On the Triduum

18 04 2019

Sometimes I feel more cursed than blessed having had a thoroughly Catholic youth. As I have stated previously, the strongest memory I have of Good Friday is our grandmother reminding us to fast or God would strike us dead (something like that), and showing up to church one Good Friday and seeing an ambulance in front. “He probably didn’t fast,” I thought to myself then.

As a teenager, I became obsessed with liturgy (especially since the liturgy at the local Catholic Church was exceptionally bad). This led me into all sorts of shenanigans well into adulthood that I don’t need to recap here. I’ve painted myself into a corner at this point wherein I can’t really live with any Triduum services in the contemporary Western tradition because of the modern impulse to meddle in things that are “good enough”. Having labored for years in churches that followed the 1962 missal, I still remember the Reformed Holy Week of the years before the Second Vatican Council. For me, the times are all off and the Paschal Vigil is just weird. Apparently, the “approved” traditionalists are going back to the old unreformed Holy Week, but part of me thinks that is overcompensation for swallowing the rest of the legacy of the Second Vatican Council, or at least tolerating it. And from what I see, they don’t celebrate the services at the traditional times (i.e. the Paschal Vigil is still celebrated at night and not early in the morning on Holy Saturday).

Experience with the Orthodox liturgy is not much better. Here I include the “Eastern Catholics” under Orthodox liturgy because, let’s face it, “Eastern Catholic liturgy” is just the liturgy of the separated Orthodox adapted to the Catholic sensibility of convenience (i.e. shorter and more “user-friendly”). While the “reverence” is there, familiarity isn’t, and neither is the cultural relevance. Unless you’re Greek, Russian, etc. the services are kind of weird. The Passions aren’t sung in the context of the Eucharist, the Burial Service on Good Friday night, Paschal Matins followed by a hasty and exhausted Divine Liturgy… yeah, it’s pretty but so is a Buddhist temple. My longstanding sense of Orthodoxy (and it’s Catholic-Lite imitator) is that you don’t get to be the true Faith just because your main competitor messed up. A lot of Orthodox purity is the result of its being so insular and alien to the rest of the Western experience. I feel this all the more during the height of Holy Week.

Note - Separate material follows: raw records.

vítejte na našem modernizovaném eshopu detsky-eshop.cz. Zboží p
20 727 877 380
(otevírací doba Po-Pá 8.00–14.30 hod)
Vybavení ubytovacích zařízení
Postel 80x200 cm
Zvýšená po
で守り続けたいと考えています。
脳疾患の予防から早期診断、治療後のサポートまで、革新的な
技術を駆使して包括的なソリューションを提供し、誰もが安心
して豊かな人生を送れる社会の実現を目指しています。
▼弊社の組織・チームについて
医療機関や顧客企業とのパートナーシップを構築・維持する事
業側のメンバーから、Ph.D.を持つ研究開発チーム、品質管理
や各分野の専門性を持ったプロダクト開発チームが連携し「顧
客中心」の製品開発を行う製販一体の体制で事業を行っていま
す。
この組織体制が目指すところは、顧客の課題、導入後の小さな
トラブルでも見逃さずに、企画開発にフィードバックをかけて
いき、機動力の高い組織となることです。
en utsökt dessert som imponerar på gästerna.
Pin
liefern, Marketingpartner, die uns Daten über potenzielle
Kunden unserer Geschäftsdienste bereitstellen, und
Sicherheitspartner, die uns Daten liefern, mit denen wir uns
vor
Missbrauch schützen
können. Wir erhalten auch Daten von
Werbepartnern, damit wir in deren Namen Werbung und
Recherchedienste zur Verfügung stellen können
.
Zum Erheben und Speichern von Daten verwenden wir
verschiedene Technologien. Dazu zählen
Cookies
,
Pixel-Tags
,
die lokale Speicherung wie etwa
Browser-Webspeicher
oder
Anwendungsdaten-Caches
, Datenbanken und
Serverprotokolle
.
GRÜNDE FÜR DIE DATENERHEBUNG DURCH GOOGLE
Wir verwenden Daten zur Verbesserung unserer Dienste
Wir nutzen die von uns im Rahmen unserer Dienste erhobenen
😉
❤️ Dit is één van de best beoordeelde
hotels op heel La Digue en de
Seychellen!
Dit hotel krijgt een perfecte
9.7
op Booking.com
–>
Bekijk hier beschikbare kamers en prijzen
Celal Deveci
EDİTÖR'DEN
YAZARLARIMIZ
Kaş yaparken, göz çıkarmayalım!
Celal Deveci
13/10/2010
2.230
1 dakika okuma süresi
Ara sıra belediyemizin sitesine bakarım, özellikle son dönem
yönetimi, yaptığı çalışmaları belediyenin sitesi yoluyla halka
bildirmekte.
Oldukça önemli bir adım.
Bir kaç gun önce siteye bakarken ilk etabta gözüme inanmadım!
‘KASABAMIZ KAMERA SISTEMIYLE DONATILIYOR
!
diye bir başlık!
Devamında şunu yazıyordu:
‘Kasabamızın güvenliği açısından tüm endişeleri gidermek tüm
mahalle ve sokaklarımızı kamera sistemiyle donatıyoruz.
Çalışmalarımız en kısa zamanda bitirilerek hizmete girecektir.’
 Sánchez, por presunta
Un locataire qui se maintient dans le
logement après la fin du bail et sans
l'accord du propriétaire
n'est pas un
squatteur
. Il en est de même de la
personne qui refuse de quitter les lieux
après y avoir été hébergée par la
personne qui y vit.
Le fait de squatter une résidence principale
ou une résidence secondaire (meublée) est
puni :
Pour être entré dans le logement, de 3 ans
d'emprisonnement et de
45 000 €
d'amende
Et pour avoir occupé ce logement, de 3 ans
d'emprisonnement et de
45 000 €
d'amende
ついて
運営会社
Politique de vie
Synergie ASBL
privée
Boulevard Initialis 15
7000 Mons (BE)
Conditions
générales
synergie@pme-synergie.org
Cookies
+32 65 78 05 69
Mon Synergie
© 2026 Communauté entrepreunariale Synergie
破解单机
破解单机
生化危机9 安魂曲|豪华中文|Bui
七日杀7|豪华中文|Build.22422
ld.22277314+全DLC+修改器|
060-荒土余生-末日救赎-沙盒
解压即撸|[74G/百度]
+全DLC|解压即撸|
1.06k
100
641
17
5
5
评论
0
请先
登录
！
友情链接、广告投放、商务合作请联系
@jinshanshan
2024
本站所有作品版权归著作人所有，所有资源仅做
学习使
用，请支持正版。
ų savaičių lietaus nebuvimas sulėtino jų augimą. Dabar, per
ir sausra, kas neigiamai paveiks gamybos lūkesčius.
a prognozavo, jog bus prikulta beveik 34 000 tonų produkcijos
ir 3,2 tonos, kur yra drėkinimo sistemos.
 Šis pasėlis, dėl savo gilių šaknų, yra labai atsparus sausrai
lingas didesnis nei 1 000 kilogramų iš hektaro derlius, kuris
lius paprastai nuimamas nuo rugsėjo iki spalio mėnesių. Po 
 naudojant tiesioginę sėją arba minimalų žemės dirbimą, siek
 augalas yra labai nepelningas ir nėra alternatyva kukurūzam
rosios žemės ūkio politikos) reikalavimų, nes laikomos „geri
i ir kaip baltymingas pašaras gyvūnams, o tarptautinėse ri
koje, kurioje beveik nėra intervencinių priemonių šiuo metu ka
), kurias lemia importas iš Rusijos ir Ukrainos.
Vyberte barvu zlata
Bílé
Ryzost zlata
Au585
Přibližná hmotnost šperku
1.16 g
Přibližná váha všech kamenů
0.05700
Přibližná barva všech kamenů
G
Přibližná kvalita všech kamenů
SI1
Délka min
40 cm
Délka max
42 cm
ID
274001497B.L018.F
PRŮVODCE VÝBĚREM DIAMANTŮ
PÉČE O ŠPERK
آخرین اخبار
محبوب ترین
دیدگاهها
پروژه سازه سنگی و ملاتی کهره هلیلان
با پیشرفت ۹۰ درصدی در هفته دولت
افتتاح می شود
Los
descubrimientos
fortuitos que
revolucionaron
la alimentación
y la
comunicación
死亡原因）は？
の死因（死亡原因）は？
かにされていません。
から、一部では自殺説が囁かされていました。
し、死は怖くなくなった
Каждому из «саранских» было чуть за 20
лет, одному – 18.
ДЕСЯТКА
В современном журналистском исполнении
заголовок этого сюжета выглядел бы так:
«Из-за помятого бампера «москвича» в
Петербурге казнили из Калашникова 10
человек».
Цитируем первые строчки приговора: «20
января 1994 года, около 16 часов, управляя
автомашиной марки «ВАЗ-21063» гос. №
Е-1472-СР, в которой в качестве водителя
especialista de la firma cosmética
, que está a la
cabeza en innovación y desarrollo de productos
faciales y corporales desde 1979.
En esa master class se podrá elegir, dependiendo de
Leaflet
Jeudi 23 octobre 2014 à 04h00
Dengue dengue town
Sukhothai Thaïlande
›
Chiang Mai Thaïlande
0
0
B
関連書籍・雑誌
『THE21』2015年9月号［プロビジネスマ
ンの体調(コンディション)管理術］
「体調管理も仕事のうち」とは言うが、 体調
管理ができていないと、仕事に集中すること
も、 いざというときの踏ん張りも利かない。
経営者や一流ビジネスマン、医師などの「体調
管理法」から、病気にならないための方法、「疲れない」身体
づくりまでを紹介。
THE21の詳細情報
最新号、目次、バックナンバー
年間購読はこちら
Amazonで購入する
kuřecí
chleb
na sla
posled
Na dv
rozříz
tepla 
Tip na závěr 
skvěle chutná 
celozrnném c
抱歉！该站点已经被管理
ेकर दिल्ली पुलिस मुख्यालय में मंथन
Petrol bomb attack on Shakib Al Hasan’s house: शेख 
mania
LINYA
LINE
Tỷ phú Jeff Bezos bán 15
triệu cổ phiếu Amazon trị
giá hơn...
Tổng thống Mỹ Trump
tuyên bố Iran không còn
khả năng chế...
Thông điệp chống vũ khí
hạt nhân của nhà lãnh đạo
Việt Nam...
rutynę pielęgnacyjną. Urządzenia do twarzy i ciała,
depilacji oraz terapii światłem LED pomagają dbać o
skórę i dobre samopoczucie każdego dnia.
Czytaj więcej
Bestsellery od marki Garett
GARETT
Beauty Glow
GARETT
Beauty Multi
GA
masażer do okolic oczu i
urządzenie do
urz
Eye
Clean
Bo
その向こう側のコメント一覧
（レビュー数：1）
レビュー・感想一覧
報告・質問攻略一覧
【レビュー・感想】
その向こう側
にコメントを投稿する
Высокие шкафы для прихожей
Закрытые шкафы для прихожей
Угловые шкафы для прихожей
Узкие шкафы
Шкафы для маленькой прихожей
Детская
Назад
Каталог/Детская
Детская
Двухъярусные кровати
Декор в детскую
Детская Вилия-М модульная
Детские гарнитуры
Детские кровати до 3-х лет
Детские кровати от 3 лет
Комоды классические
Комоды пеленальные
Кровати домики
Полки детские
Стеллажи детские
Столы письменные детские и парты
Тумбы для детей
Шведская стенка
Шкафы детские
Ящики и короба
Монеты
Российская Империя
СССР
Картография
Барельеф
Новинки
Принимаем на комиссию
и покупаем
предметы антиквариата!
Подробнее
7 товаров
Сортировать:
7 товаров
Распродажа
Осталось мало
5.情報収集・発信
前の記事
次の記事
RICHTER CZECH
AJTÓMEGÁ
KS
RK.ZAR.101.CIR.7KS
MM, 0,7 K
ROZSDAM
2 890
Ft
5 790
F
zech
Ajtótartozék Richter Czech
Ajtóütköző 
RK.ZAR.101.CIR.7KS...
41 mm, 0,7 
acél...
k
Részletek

These are probably the complaints of a liturgical snob akin to the pampered people complaining of “First World problems”. At this point I just wait the Triduum out, go to a few church services as my schedule permits, and await the indisputable joy of Easter morning. Then at least I can forget all of this for another year, and enjoy a good meal with family and friends. Otherwise, I’d just go bonkers.



2 responses

18 04 2019
F.S. Chatton

I think you are harsh on the Orthodox. I, too, come from a Catholic family and went through the motions of traditionalism, from which I am slowly extricating myself while retaining certain practices – saying the pre-1911 Breviary, for example, while having nothing to do with the local parishes or diocese at all. Perhaps, I am unchurched. One of my best experiences of Orthodox Holy Week was in Scotland, where there aren’t that many jurisdictions and what few Orthodox there are tend to stick together.

18 04 2019
Tom B.

This about sums up a lot of my own sense of things. Most of these reconstruction efforts remind me of a sign I once saw for an antique shop off an interstate exit: “Antiques Made Daily.”